● Job
Below is a set of records. Repeat all of them exactly.

● Record excerpts
----------
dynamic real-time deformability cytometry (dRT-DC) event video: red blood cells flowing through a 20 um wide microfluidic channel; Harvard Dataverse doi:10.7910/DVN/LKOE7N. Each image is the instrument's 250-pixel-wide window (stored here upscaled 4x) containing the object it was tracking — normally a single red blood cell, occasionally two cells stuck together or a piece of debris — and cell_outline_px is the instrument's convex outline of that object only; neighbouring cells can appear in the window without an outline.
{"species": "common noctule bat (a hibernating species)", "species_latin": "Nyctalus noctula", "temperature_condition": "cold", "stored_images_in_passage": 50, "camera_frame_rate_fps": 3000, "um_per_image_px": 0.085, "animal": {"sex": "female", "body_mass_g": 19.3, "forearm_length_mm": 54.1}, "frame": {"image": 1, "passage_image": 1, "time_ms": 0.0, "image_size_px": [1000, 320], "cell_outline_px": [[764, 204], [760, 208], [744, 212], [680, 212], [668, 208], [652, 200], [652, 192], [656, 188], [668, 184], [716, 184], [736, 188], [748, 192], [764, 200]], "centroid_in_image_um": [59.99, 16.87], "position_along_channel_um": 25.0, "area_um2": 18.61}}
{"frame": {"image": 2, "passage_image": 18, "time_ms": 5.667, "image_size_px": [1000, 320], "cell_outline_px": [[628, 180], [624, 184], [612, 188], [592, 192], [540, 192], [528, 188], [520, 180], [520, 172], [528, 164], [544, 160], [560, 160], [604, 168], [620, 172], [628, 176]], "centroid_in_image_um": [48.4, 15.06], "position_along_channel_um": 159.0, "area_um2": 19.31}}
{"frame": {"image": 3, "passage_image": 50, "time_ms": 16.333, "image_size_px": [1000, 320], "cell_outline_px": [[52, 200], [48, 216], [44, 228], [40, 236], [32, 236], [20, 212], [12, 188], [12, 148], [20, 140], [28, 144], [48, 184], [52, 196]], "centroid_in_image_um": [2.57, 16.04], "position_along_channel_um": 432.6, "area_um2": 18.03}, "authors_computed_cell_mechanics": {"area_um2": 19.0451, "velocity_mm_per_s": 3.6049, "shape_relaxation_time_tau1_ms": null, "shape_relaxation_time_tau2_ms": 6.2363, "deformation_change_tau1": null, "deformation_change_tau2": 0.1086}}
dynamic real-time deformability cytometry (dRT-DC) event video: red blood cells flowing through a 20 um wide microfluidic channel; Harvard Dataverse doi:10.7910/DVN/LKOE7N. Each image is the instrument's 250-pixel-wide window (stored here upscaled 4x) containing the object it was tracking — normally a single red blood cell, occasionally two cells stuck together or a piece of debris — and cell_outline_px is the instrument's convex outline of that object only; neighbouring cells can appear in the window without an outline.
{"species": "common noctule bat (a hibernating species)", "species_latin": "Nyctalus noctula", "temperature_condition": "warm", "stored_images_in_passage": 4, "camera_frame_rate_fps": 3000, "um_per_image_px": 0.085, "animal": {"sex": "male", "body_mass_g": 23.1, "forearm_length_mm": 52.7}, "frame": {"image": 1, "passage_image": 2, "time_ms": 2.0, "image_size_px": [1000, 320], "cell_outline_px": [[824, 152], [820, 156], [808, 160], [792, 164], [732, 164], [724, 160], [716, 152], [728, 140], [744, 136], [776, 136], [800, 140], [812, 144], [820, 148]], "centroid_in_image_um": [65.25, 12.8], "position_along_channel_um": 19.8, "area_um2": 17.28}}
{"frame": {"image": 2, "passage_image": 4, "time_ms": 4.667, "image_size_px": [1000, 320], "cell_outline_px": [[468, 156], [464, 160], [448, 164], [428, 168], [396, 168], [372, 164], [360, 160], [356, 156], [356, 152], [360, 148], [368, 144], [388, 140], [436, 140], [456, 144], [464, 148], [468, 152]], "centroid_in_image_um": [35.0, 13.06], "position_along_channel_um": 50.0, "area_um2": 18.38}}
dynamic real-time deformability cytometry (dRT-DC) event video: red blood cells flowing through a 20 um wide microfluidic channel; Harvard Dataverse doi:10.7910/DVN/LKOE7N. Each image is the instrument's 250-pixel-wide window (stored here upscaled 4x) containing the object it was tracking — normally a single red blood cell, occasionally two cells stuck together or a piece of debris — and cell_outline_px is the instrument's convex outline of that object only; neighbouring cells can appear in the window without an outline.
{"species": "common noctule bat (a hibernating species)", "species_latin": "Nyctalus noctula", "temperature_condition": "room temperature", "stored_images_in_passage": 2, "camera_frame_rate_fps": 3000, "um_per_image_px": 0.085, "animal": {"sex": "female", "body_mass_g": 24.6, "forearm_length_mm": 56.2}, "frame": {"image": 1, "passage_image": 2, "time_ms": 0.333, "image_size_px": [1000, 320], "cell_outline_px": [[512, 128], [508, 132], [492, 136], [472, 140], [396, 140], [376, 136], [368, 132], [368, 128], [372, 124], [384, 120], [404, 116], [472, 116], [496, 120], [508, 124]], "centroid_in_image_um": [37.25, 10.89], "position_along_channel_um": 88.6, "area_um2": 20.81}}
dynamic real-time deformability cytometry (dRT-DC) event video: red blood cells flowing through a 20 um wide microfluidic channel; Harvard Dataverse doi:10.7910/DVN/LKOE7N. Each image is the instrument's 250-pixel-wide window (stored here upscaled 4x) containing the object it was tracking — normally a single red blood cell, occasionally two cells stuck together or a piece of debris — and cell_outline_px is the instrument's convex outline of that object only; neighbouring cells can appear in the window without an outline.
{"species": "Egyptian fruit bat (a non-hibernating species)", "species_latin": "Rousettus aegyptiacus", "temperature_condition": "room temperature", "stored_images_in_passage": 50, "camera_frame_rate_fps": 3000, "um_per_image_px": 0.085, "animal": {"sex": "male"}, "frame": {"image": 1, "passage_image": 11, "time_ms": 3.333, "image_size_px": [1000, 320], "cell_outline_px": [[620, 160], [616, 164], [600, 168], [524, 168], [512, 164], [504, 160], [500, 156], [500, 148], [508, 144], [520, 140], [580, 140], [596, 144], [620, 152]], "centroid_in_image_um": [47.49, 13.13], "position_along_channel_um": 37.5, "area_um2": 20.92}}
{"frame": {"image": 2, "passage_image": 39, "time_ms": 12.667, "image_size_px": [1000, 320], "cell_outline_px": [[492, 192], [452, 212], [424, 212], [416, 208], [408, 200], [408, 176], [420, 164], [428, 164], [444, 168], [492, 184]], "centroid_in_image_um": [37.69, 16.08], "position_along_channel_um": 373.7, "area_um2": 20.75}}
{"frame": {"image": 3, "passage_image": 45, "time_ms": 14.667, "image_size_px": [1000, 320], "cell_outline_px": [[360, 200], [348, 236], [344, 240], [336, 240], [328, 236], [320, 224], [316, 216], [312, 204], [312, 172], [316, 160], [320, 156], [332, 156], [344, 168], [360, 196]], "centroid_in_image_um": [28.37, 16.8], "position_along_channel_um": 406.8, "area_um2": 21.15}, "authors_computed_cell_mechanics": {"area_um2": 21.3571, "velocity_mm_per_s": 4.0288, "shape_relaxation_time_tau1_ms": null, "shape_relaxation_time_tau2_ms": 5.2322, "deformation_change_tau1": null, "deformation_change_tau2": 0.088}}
----------
● Task output
dynamic real-time deformability cytometry (dRT-DC) event video: red blood cells flowing through a 20 um wide microfluidic channel; Harvard Dataverse doi:10.7910/DVN/LKOE7N. Each image is the instrument's 250-pixel-wide window (stored here upscaled 4x) containing the object it was tracking — normally a single red blood cell, occasionally two cells stuck together or a piece of debris — and cell_outline_px is the instrument's convex outline of that object only; neighbouring cells can appear in the window without an outline.
{"species": "common noctule bat (a hibernating species)", "species_latin": "Nyctalus noctula", "temperature_condition": "cold", "stored_images_in_passage": 50, "camera_frame_rate_fps": 3000, "um_per_image_px": 0.085, "animal": {"sex": "female", "body_mass_g": 19.3, "forearm_length_mm": 54.1}, "frame": {"image": 1, "passage_image": 1, "time_ms": 0.0, "image_size_px": [1000, 320], "cell_outline_px": [[764, 204], [760, 208], [744, 212], [680, 212], [668, 208], [652, 200], [652, 192], [656, 188], [668, 184], [716, 184], [736, 188], [748, 192], [764, 200]], "centroid_in_image_um": [59.99, 16.87], "position_along_channel_um": 25.0, "area_um2": 18.61}}
{"frame": {"image": 2, "passage_image": 18, "time_ms": 5.667, "image_size_px": [1000, 320], "cell_outline_px": [[628, 180], [624, 184], [612, 188], [592, 192], [540, 192], [528, 188], [520, 180], [520, 172], [528, 164], [544, 160], [560, 160], [604, 168], [620, 172], [628, 176]], "centroid_in_image_um": [48.4, 15.06], "position_along_channel_um": 159.0, "area_um2": 19.31}}
{"frame": {"image": 3, "passage_image": 50, "time_ms": 16.333, "image_size_px": [1000, 320], "cell_outline_px": [[52, 200], [48, 216], [44, 228], [40, 236], [32, 236], [20, 212], [12, 188], [12, 148], [20, 140], [28, 144], [48, 184], [52, 196]], "centroid_in_image_um": [2.57, 16.04], "position_along_channel_um": 432.6, "area_um2": 18.03}, "authors_computed_cell_mechanics": {"area_um2": 19.0451, "velocity_mm_per_s": 3.6049, "shape_relaxation_time_tau1_ms": null, "shape_relaxation_time_tau2_ms": 6.2363, "deformation_change_tau1": null, "deformation_change_tau2": 0.1086}}
dynamic real-time deformability cytometry (dRT-DC) event video: red blood cells flowing through a 20 um wide microfluidic channel; Harvard Dataverse doi:10.7910/DVN/LKOE7N. Each image is the instrument's 250-pixel-wide window (stored here upscaled 4x) containing the object it was tracking — normally a single red blood cell, occasionally two cells stuck together or a piece of debris — and cell_outline_px is the instrument's convex outline of that object only; neighbouring cells can appear in the window without an outline.
{"species": "common noctule bat (a hibernating species)", "species_latin": "Nyctalus noctula", "temperature_condition": "warm", "stored_images_in_passage": 4, "camera_frame_rate_fps": 3000, "um_per_image_px": 0.085, "animal": {"sex": "male", "body_mass_g": 23.1, "forearm_length_mm": 52.7}, "frame": {"image": 1, "passage_image": 2, "time_ms": 2.0, "image_size_px": [1000, 320], "cell_outline_px": [[824, 152], [820, 156], [808, 160], [792, 164], [732, 164], [724, 160], [716, 152], [728, 140], [744, 136], [776, 136], [800, 140], [812, 144], [820, 148]], "centroid_in_image_um": [65.25, 12.8], "position_along_channel_um": 19.8, "area_um2": 17.28}}
{"frame": {"image": 2, "passage_image": 4, "time_ms": 4.667, "image_size_px": [1000, 320], "cell_outline_px": [[468, 156], [464, 160], [448, 164], [428, 168], [396, 168], [372, 164], [360, 160], [356, 156], [356, 152], [360, 148], [368, 144], [388, 140], [436, 140], [456, 144], [464, 148], [468, 152]], "centroid_in_image_um": [35.0, 13.06], "position_along_channel_um": 50.0, "area_um2": 18.38}}
dynamic real-time deformability cytometry (dRT-DC) event video: red blood cells flowing through a 20 um wide microfluidic channel; Harvard Dataverse doi:10.7910/DVN/LKOE7N. Each image is the instrument's 250-pixel-wide window (stored here upscaled 4x) containing the object it was tracking — normally a single red blood cell, occasionally two cells stuck together or a piece of debris — and cell_outline_px is the instrument's convex outline of that object only; neighbouring cells can appear in the window without an outline.
{"species": "common noctule bat (a hibernating species)", "species_latin": "Nyctalus noctula", "temperature_condition": "room temperature", "stored_images_in_passage": 2, "camera_frame_rate_fps": 3000, "um_per_image_px": 0.085, "animal": {"sex": "female", "body_mass_g": 24.6, "forearm_length_mm": 56.2}, "frame": {"image": 1, "passage_image": 2, "time_ms": 0.333, "image_size_px": [1000, 320], "cell_outline_px": [[512, 128], [508, 132], [492, 136], [472, 140], [396, 140], [376, 136], [368, 132], [368, 128], [372, 124], [384, 120], [404, 116], [472, 116], [496, 120], [508, 124]], "centroid_in_image_um": [37.25, 10.89], "position_along_channel_um": 88.6, "area_um2": 20.81}}
dynamic real-time deformability cytometry (dRT-DC) event video: red blood cells flowing through a 20 um wide microfluidic channel; Harvard Dataverse doi:10.7910/DVN/LKOE7N. Each image is the instrument's 250-pixel-wide window (stored here upscaled 4x) containing the object it was tracking — normally a single red blood cell, occasionally two cells stuck together or a piece of debris — and cell_outline_px is the instrument's convex outline of that object only; neighbouring cells can appear in the window without an outline.
{"species": "Egyptian fruit bat (a non-hibernating species)", "species_latin": "Rousettus aegyptiacus", "temperature_condition": "room temperature", "stored_images_in_passage": 50, "camera_frame_rate_fps": 3000, "um_per_image_px": 0.085, "animal": {"sex": "male"}, "frame": {"image": 1, "passage_image": 11, "time_ms": 3.333, "image_size_px": [1000, 320], "cell_outline_px": [[620, 160], [616, 164], [600, 168], [524, 168], [512, 164], [504, 160], [500, 156], [500, 148], [508, 144], [520, 140], [580, 140], [596, 144], [620, 152]], "centroid_in_image_um": [47.49, 13.13], "position_along_channel_um": 37.5, "area_um2": 20.92}}
{"frame": {"image": 2, "passage_image": 39, "time_ms": 12.667, "image_size_px": [1000, 320], "cell_outline_px": [[492, 192], [452, 212], [424, 212], [416, 208], [408, 200], [408, 176], [420, 164], [428, 164], [444, 168], [492, 184]], "centroid_in_image_um": [37.69, 16.08], "position_along_channel_um": 373.7, "area_um2": 20.75}}
{"frame": {"image": 3, "passage_image": 45, "time_ms": 14.667, "image_size_px": [1000, 320], "cell_outline_px": [[360, 200], [348, 236], [344, 240], [336, 240], [328, 236], [320, 224], [316, 216], [312, 204], [312, 172], [316, 160], [320, 156], [332, 156], [344, 168], [360, 196]], "centroid_in_image_um": [28.37, 16.8], "position_along_channel_um": 406.8, "area_um2": 21.15}, "authors_computed_cell_mechanics": {"area_um2": 21.3571, "velocity_mm_per_s": 4.0288, "shape_relaxation_time_tau1_ms": null, "shape_relaxation_time_tau2_ms": 5.2322, "deformation_change_tau1": null, "deformation_change_tau2": 0.088}}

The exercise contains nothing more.